John Galsworthy is a novelist who grew in stature between the era of Victorian certainties and the era of post-World War I despair and doubts. Once conflicts in his personal life were resolved, he began to portray with increasing vigor in his fiction those segments of the British upper classes which he felt were most in need of constructive criticism. In the preface to THE COUNTRY HOUSE, Galsworthy remarks that birth into the upper class or the aristocracy is no reason for complacency. At the same time, he discounts those who mistake his attitude for that of a revolutionary. In fact, he argues that by taking seriously the criticisms he offers, radical change can be rendered unnecessary.
Before the two world wars had shaken the institutions of the world to the breaking point, the English country house was symbolic of many of the strongest traditions of the aristocracy. In this novel, readers see what happens when one such house is threatened with disrepute and, perhaps, eventual destruction because of the careless attitude of one of its sons. Galsworthy also gives a vivid account of the prejudices and feelings of English society, including the pettiness of some of its members. Everything, however, remains indestructible and, through the deft handling of one of its more insignificant members, society comes away without even a blemish.
THE COUNTRY HOUSE is a strong novel, especially in its detailed exposure of the pettiness and narrowness of the landed English gentry. Horace Pendyce, for example, is revealed both for what he is and for what he thinks he is. The latter, of course, is the more damaging; and this satirical ingredient, more than the plot, affords the central interest of THE COUNTRY HOUSE.
The plot itself revolves around the elements of money (and inheritance), sexual attraction, family feelings, honor, and the force of outward respectability. Galsworthy successfully maintains action and interest, particularly of a social nature; but since he is so adept at creating a social milieu, a setting of aristocratic manners and mannerisms, the plot which unfolds in that setting carries with it more external interest than internal motive. For example, the characters (including George Pendyce and Mrs. Helen Bellew) are less believable as individuals than as types and are less believable as types than as mechanical figures designed to play a role in a prearranged drama; thus, the motivation of characters, largely external in origin, never seems entirely adequate to the weight of the action demanded of them. The more memorable characters thus tend to be the minor types who embody most strikingly the complacent aristocratic ethos that Galsworthy wishes to expose.
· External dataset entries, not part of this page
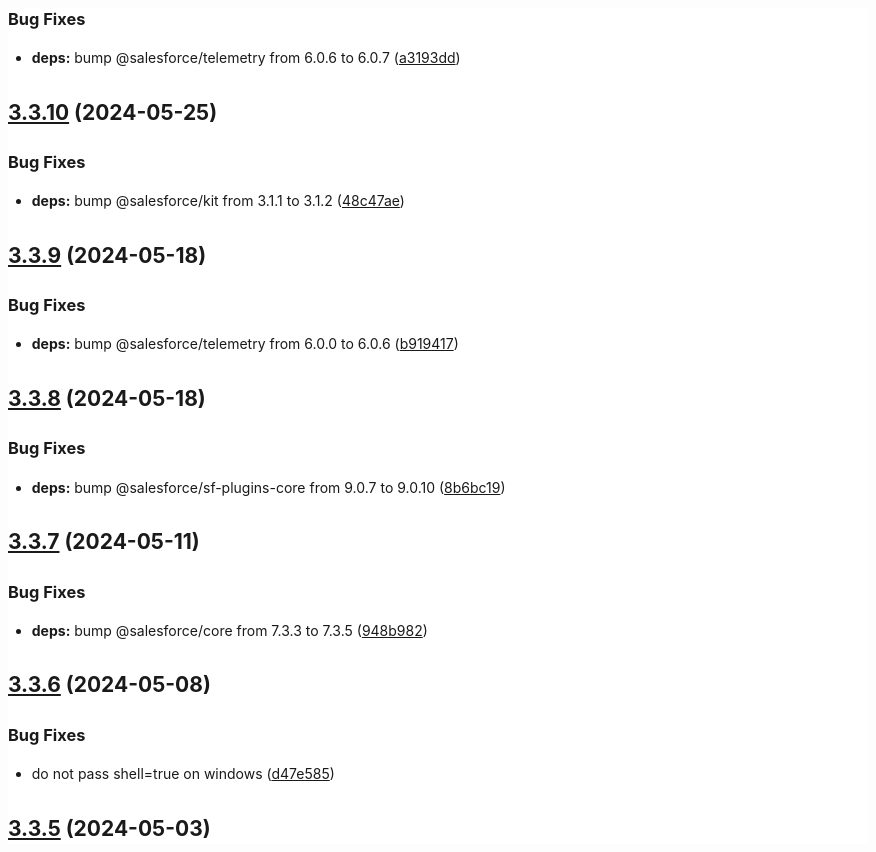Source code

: ### Bug Fixes

- **deps:** bump @salesforce/telemetry from 6.0.6 to 6.0.7 ([a3193dd](https://github.com/salesforcecli/plugin-telemetry/commit/a3193dd89ee37714eef4636b3c2efb409335a61d))

## [3.3.10](https://github.com/salesforcecli/plugin-telemetry/compare/3.3.9...3.3.10) (2024-05-25)

### Bug Fixes

- **deps:** bump @salesforce/kit from 3.1.1 to 3.1.2 ([48c47ae](https://github.com/salesforcecli/plugin-telemetry/commit/48c47ae020fbd2cc7472a7a924cb7206934aa62f))

## [3.3.9](https://github.com/salesforcecli/plugin-telemetry/compare/3.3.8...3.3.9) (2024-05-18)

### Bug Fixes

- **deps:** bump @salesforce/telemetry from 6.0.0 to 6.0.6 ([b919417](https://github.com/salesforcecli/plugin-telemetry/commit/b9194170fb7234b06652c9b2c51650282f48c7c0))

## [3.3.8](https://github.com/salesforcecli/plugin-telemetry/compare/3.3.7...3.3.8) (2024-05-18)

### Bug Fixes

- **deps:** bump @salesforce/sf-plugins-core from 9.0.7 to 9.0.10 ([8b6bc19](https://github.com/salesforcecli/plugin-telemetry/commit/8b6bc19fe60607ca920bf5325729e491d962e030))

## [3.3.7](https://github.com/salesforcecli/plugin-telemetry/compare/3.3.6...3.3.7) (2024-05-11)

### Bug Fixes

- **deps:** bump @salesforce/core from 7.3.3 to 7.3.5 ([948b982](https://github.com/salesforcecli/plugin-telemetry/commit/948b982bd3a92362b2e5091a3a9414225b66125f))

## [3.3.6](https://github.com/salesforcecli/plugin-telemetry/compare/3.3.5...3.3.6) (2024-05-08)

### Bug Fixes

- do not pass shell=true on windows ([d47e585](https://github.com/salesforcecli/plugin-telemetry/commit/d47e5852427dec7cddff14bbca13d0bdbc4ebbb7))

## [3.3.5](https://github.com/salesforcecli/plugin-telemetry/compare/3.3.4...3.3.5) (2024-05-03)
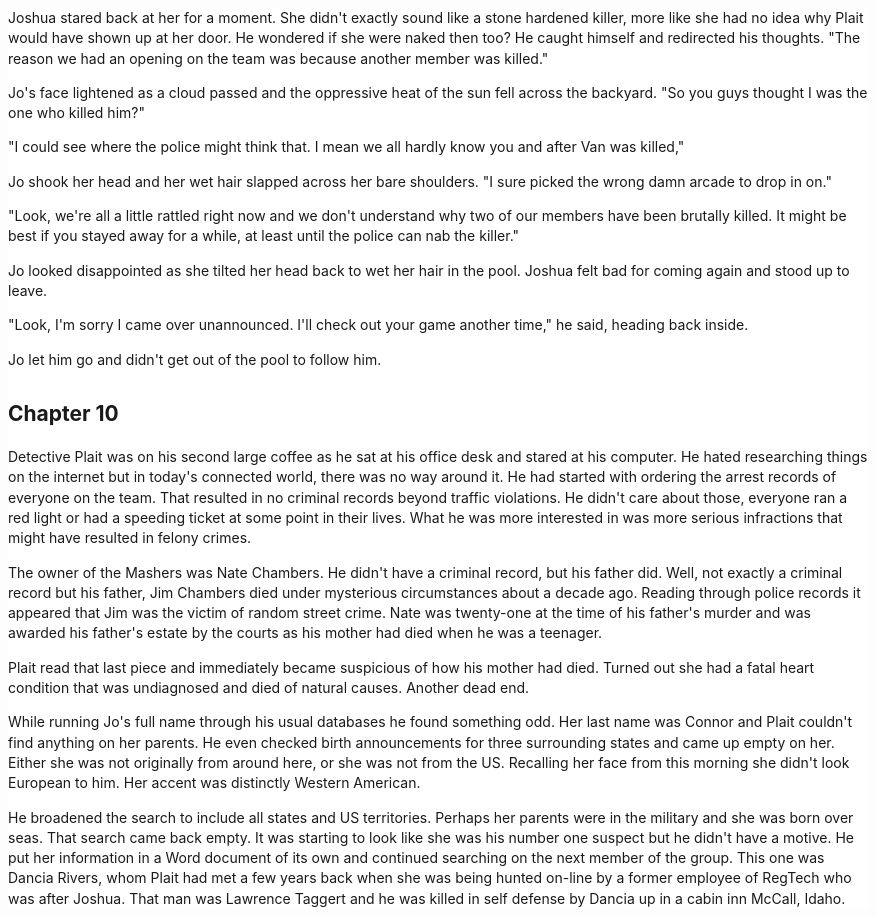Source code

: Joshua stared back at her for a moment. She didn't exactly sound like a stone hardened killer, more like she had no idea why Plait would have shown up at her door. He wondered if she were naked then too? He caught himself and redirected his thoughts. "The reason we had an opening on the team was because another member was killed."

Jo's face lightened as a cloud passed and the oppressive heat of the sun fell across the backyard. "So you guys thought I was the one who killed him?"

"I could see where the police might think that. I mean we all hardly know you and after Van was killed,"

Jo shook her head and her wet hair slapped across her bare shoulders. "I sure picked the wrong damn arcade to drop in on."

"Look, we're all a little rattled right now and we don't understand why two of our members have been brutally killed. It might be best if you stayed away for a while, at least until the police can nab the killer."

Jo looked disappointed as she tilted her head back to wet her hair in the pool. Joshua felt bad for coming again and stood up to leave.

"Look, I'm sorry I came over unannounced. I'll check out your game another time," he said, heading back inside.

Jo let him go and didn't get out of the pool to follow him.


## Chapter 10

Detective Plait was on his second large coffee as he sat at his office desk and stared at his computer. He hated researching things on the internet but in today's connected world, there was no way around it. He had started with ordering the arrest records of everyone on the team. That resulted in no criminal records beyond traffic violations. He didn't care about those, everyone ran a red light or had a speeding ticket at some point in their lives. What he was more interested in was more serious infractions that might have resulted in felony crimes.

The owner of the Mashers was Nate Chambers. He didn't have a criminal record, but his father did. Well, not exactly a criminal record but his father, Jim Chambers died under mysterious circumstances about a decade ago. Reading through police records it appeared that Jim was the victim of random street crime. Nate was twenty-one at the time of his father's murder and was awarded his father's estate by the courts as his mother had died when he was a teenager. 

Plait read that last piece and immediately became suspicious of how his mother had died. Turned out she had a fatal heart condition that was undiagnosed and died of natural causes. Another dead end. 

While running Jo's full name through his usual databases he found something odd. Her last name was Connor and Plait couldn't find anything on her parents. He even checked birth announcements for three surrounding states and came up empty on her. Either she was not originally from around here, or she was not from the US. Recalling her face from this morning she didn't look European to him. Her accent was distinctly Western American. 

He broadened the search to include all states and US territories. Perhaps her parents were in the military and she was born over seas. That search came back empty. It was starting to look like she was his number one suspect but he didn't have a motive. He put her information in a Word document of its own and continued searching on the next member of the group. This one was Dancia Rivers, whom Plait had met a few years back when she was being hunted on-line by a former employee of RegTech who was after Joshua. That man was Lawrence Taggert and he was killed in self defense by Dancia up in a cabin inn McCall, Idaho.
In short, Galsworthy’s characters as individuals lack the depth that grows from interior conflict. The real conflict occurs on the level of the social criticism itself. On this level, Galsworthy’s fundamental attachment to the values of British society as a whole and his desire to criticize and satirize come into conflict, and the conflict is resolved in favor of the established order. Thus, the tension which might have enlivened his characters is dissipated in the reestablishment of the fictional social order; and the old world persists, soon to be shattered in the trenches of a barbaric war.